In the following years, the group acquired many other hospitals: Klinik Permanence in Bern in 1997 (opened in 1978), Clinique Bois-Cerf in Lausanne in 1998, Klinik Belair in Schaffhausen and AndreasKlinik in Zug in 2001, Klinik Am Rosenberg in Heiden, Klinik Birshof in Basel and the Salem-Spital in Bern in 2002, Klinik St. Anna in Lucerne in 2005, Klinik Stephanshorn in St. Gallen in 2010, Klinik swissana clinic meggen in Meggen and Clinique La Colline in Geneva in 2014 and Privatklinik Linde in Biel/Bienne in 2017.  In 2019, Hirslanden has sold the Klinik Belair in Schaffhausen.

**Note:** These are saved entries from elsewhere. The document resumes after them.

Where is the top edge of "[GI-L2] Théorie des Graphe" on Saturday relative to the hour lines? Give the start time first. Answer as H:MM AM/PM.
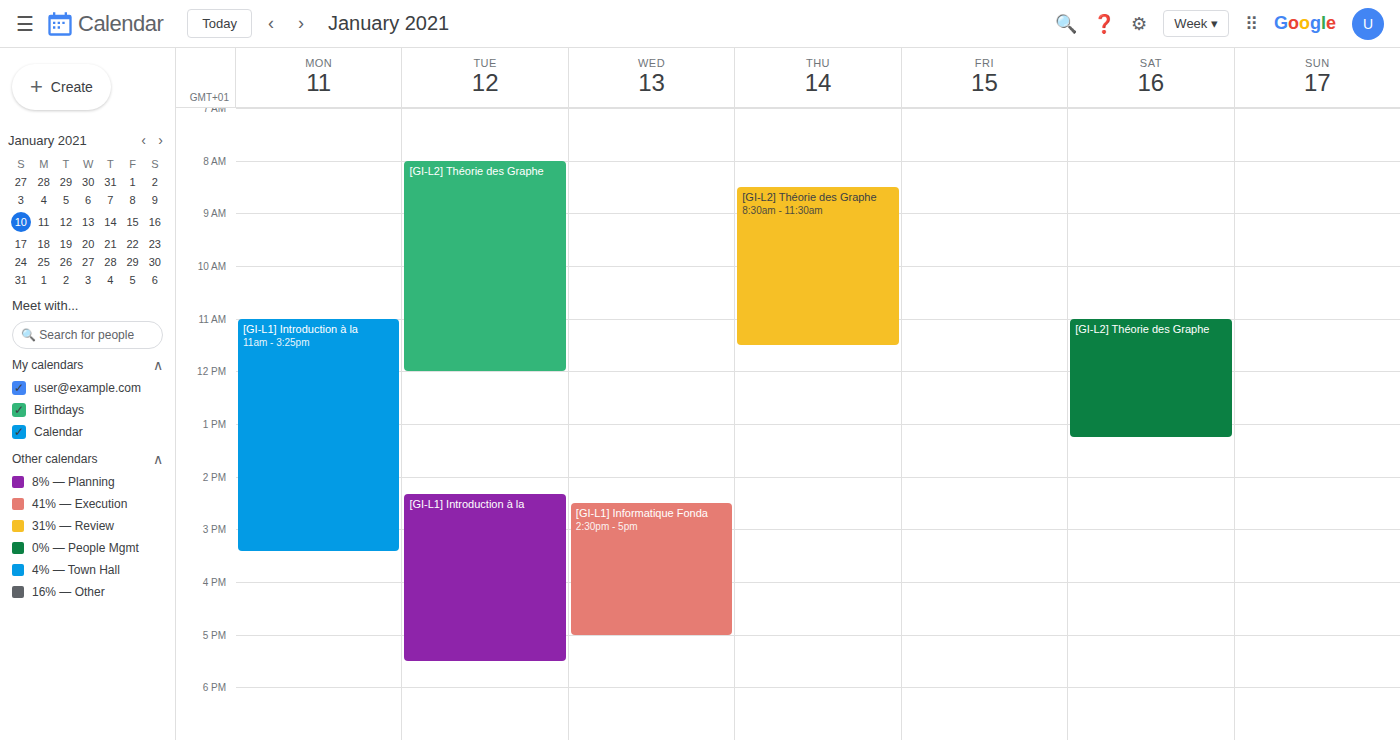
11:00 AM -- exactly on the 11 AM line.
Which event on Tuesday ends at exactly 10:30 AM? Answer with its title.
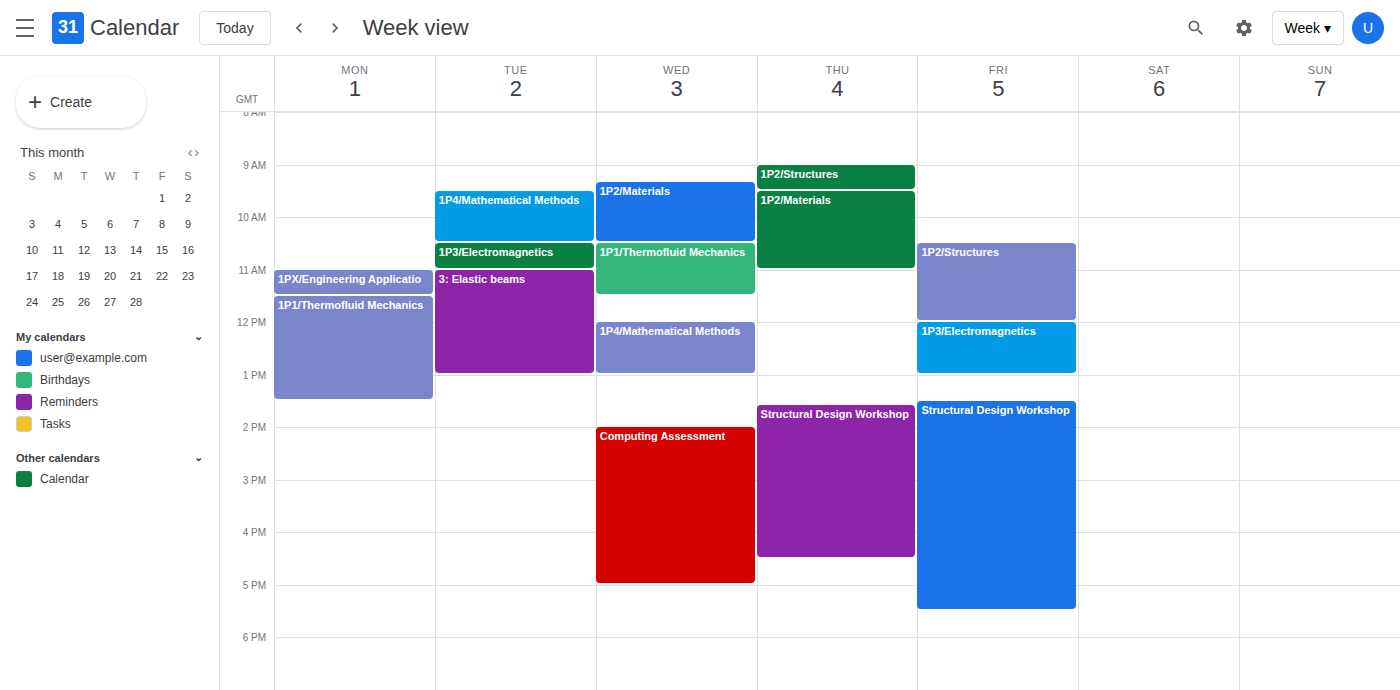
"1P4/Mathematical Methods"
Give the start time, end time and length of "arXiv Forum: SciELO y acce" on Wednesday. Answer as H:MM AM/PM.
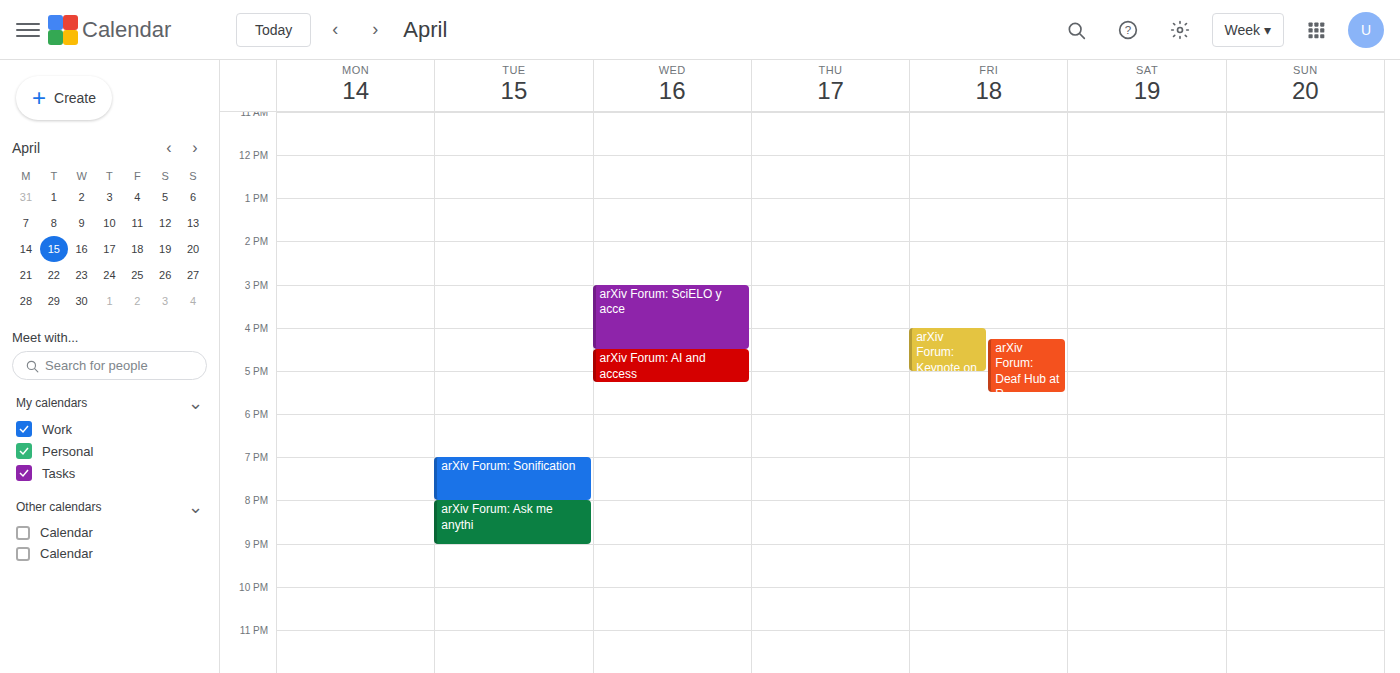
3:00 PM to 4:30 PM, 1 hour 30 minutes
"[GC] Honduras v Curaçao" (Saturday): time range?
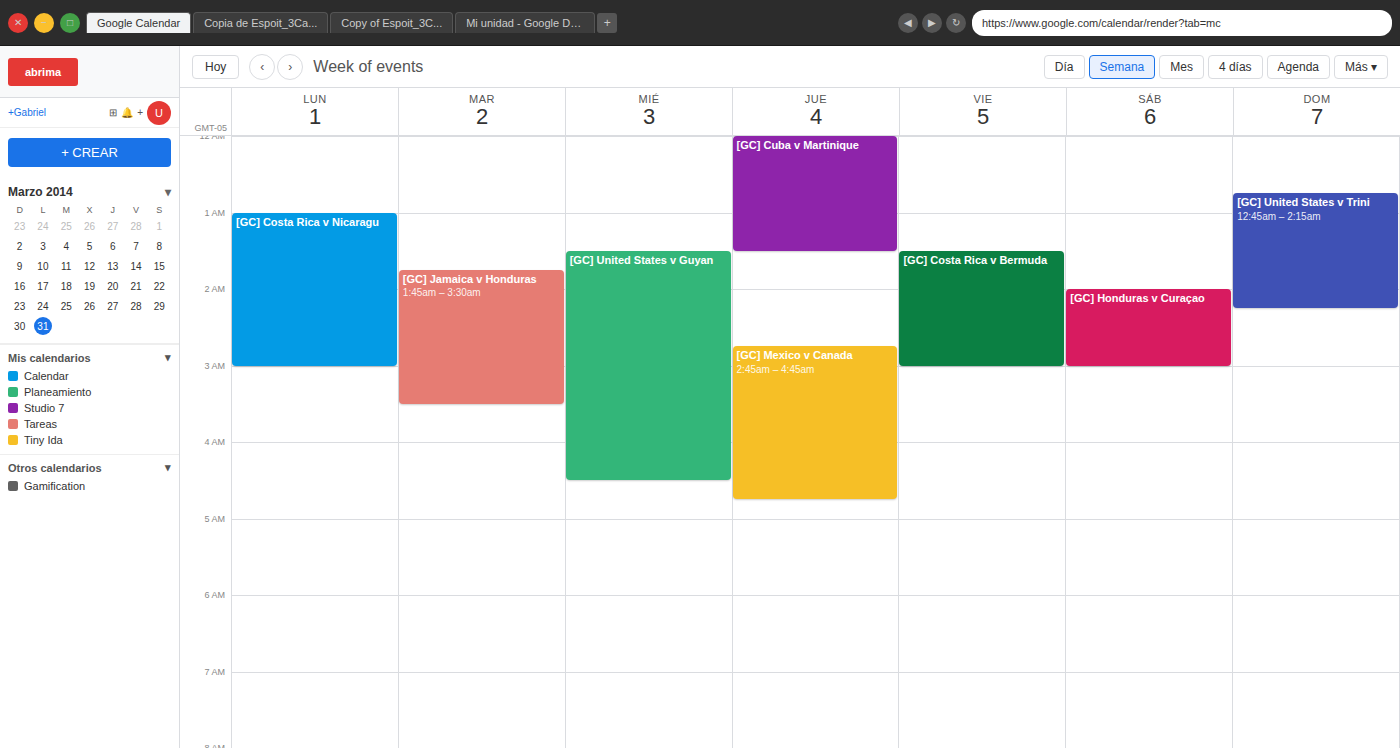
2:00 AM to 3:00 AM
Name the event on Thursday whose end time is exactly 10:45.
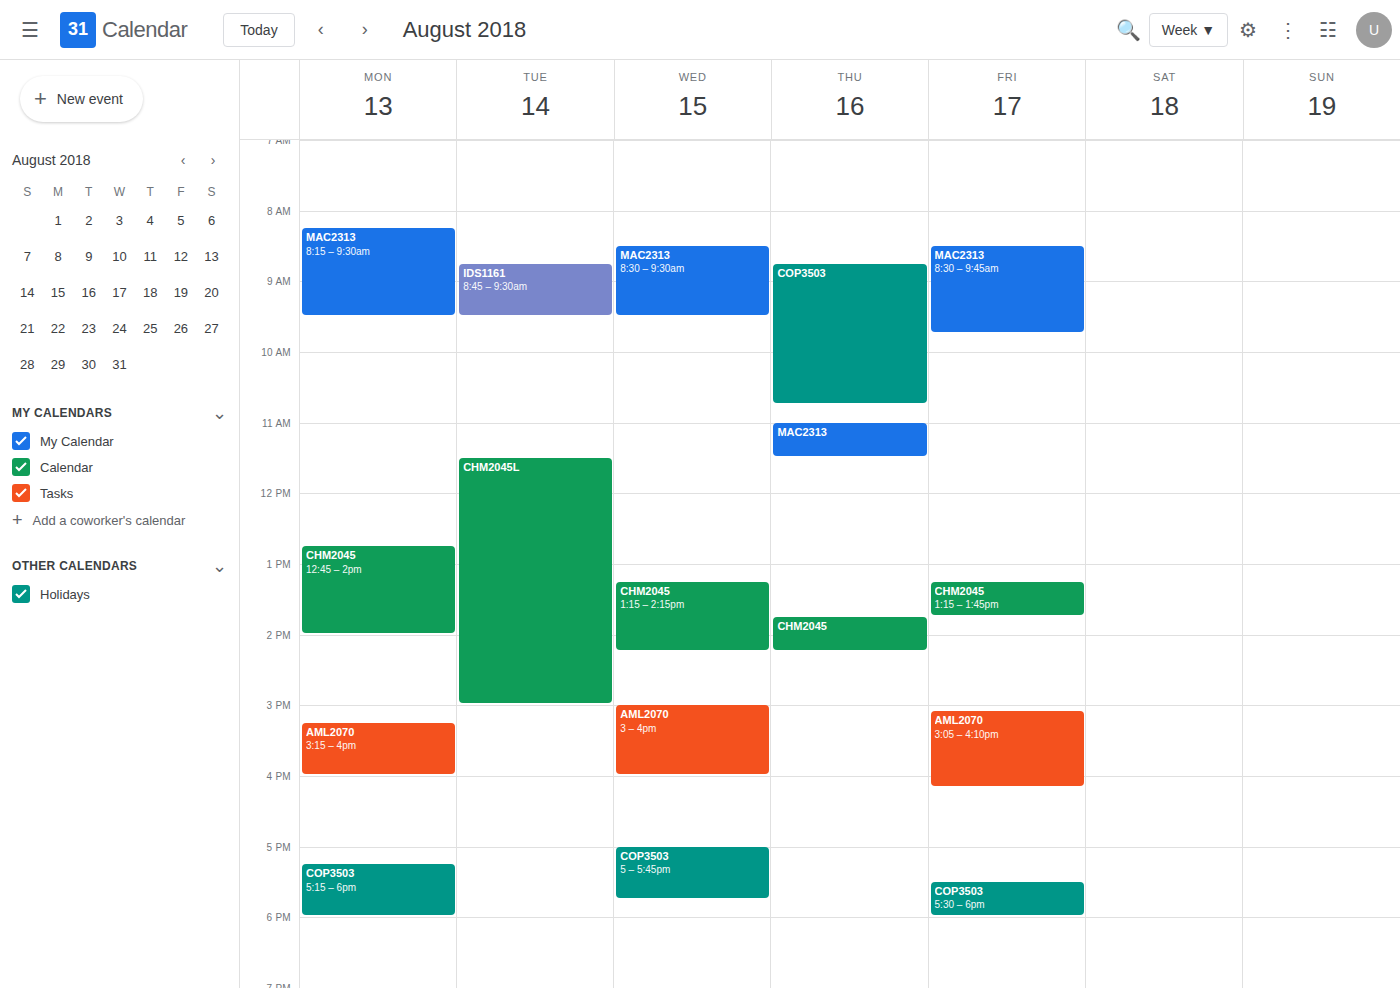
"COP3503"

Within the Group's shareholders, two major changes can be noted so far: in 2002, the British investment group BC Partners Funds took over UBS and sold the Hirslanden Hospital Group to the South African Mediclinic Corporation in 2007.

== Group structure ==
There have been three major changes to the Group’s ownership structure up until now. In 2002, the English investor group BC Partners acquired the Hirslanden Group from UBS. BC Partners then sold the company to the international hospital group Mediclinic International in 2007. Hirslanden thus became a wholly owned subsidiary of Mediclinic International, a public limited company listed on the London Stock Exchange (LSE). In 2023, Mediclinic International was acquired by Remgro Limited and SAS (part of MSC). In the course of the takeover, the company was delisted from the stock exchange and renamed the Mediclinic Group.

In 2020, the Hirslanden Group started a cooperation with Medbase.

In May of the same year, the subsidiary Hirslanden Venture Capital was founded at the headquarters in Opfikon, which, according to the commercial register, is intended to invest in particular in start-ups with innovative technologies and new business models.